By looking at how our physical doorways shape our legal obligations, Maimonides is asking us to be mindful of how we design our lives. Do we make it easy for ourselves to engage with others, or have we built a life where we can completely bypass the human "alleyway" altogether? Sometimes, all it takes is a small shift—like sitting on the front porch instead of the back deck, or walking through the neighborhood instead of driving—to open up that doorway of connection once again.
Apply It
Now that we have explored these beautiful concepts of shared jars, visible rituals, and open doorways, how do we bring them down to earth? We don't want this to just be an intellectual exercise. Let’s turn Maimonides' wisdom into a tiny, doable daily practice.
We call this "The 60-Second Doorway Check-In." It requires zero money, zero prep, and takes less than a minute a day. Here is how you can try it this week.
Step 1: Choose Your Doorway (10 seconds)
Every day, when you are about to leave your home or when you first step outside, pause for just ten seconds at your physical doorway. Look out at your street, your apartment hallway, or your neighborhood.

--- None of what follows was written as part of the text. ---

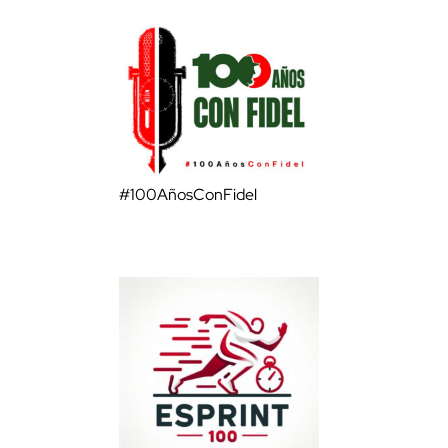
#100AñosConFidel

Step 2: The Mental 'Shituf' (20 seconds)
Remember Maimonides' concept of the shared jar of oil. Ask yourself: "If a neighbor knocked on my door right now and asked to borrow a cup of sugar, a tool, or a minute of my time, would I say yes with a warm heart?"

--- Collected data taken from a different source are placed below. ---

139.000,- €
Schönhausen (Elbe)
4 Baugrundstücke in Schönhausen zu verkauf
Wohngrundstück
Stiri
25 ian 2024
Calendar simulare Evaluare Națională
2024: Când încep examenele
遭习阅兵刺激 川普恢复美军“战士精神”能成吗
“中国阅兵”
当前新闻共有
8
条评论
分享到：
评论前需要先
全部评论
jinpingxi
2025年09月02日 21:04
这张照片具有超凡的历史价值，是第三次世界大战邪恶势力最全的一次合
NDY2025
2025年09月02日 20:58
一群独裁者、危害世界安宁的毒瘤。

This is not about actually giving away all your stuff. It is about gently checking your internal weather. Are your emotional walls up today? Are you feeling closed off, or are you open to the messy, beautiful reality of sharing space with others? Just notice how you feel without any judgment.

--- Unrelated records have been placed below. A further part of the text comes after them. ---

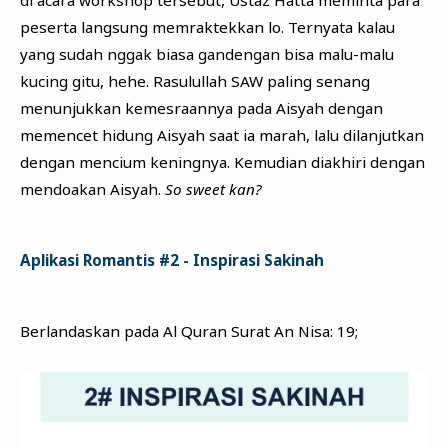
peserta langsung memraktekkan lo. Ternyata kalau
yang sudah nggak biasa gandengan bisa malu-malu
kucing gitu, hehe. Rasulullah SAW paling senang
menunjukkan kemesraannya pada Aisyah dengan
memencet hidung Aisyah saat ia marah, lalu dilanjutkan
dengan mencium keningnya. Kemudian diakhiri dengan
mendoakan Aisyah.
So sweet kan?
Aplikasi Romantis #2 - Inspirasi Sakinah
Berlandaskan pada Al Quran Surat An Nisa: 19;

Step 3: A Small Wave or Wish (30 seconds)
As you step through your doorway, make a conscious decision to look up. If you see a neighbor, offer a warm smile, a friendly wave, or a quick "Good morning!"
If no one is around, simply take a deep breath and make a silent, positive wish for the people living behind the doors around you. You might think, "May the people in this building have a peaceful and safe day today."
Why This Works:
This simple practice does not require you to become best friends with everyone on your block. It simply trains your brain to see your neighbors not as obstacles or strangers, but as potential partners in a shared life. It gently shifts your focus from the private, isolated "garden" to the shared "alleyway" of human connection.
By doing this tiny daily ritual, you are building the mental muscles of trust and generosity. Over time, you might find that it feels a little easier to strike up a conversation, offer help, or ask for a favor when you need it. You are creating your own modern, invisible eruv—one small, mindful step at a time.
Chevruta Mini
In Jewish tradition, we rarely learn alone. We study in a chevruta (a traditional partner-based study system for learning Jewish texts). This is a fancy word for a study buddy! It is a beautiful way to dig deeper, share laughs, and hear different perspectives.
Here are two friendly, open-ended questions you can discuss with a friend, a partner, or even think about on your own over a cup of coffee.
Question 1
Maimonides teaches that if a neighbor refuses to share their oil, the entire community partnership is broken because it proves they aren't true partners. In our modern lives, what is a small, everyday action that makes you feel like you are part of a real community? On the flip side, what is a small action that makes you feel isolated or unwelcome?
Question 2
The sages insisted on keeping the physical ritual of collecting bread in the courtyard solely so that the children would see it and learn from it. If you wanted to teach a child (or a friend) the value of sharing and community without using words, what physical, daily action or ritual would you want them to see you doing?
Takeaway
Remember this: True community is not built on formal contracts, but on the small, daily decisions we make to keep our doorways open and our jars of "oil" ready to share with the people around us.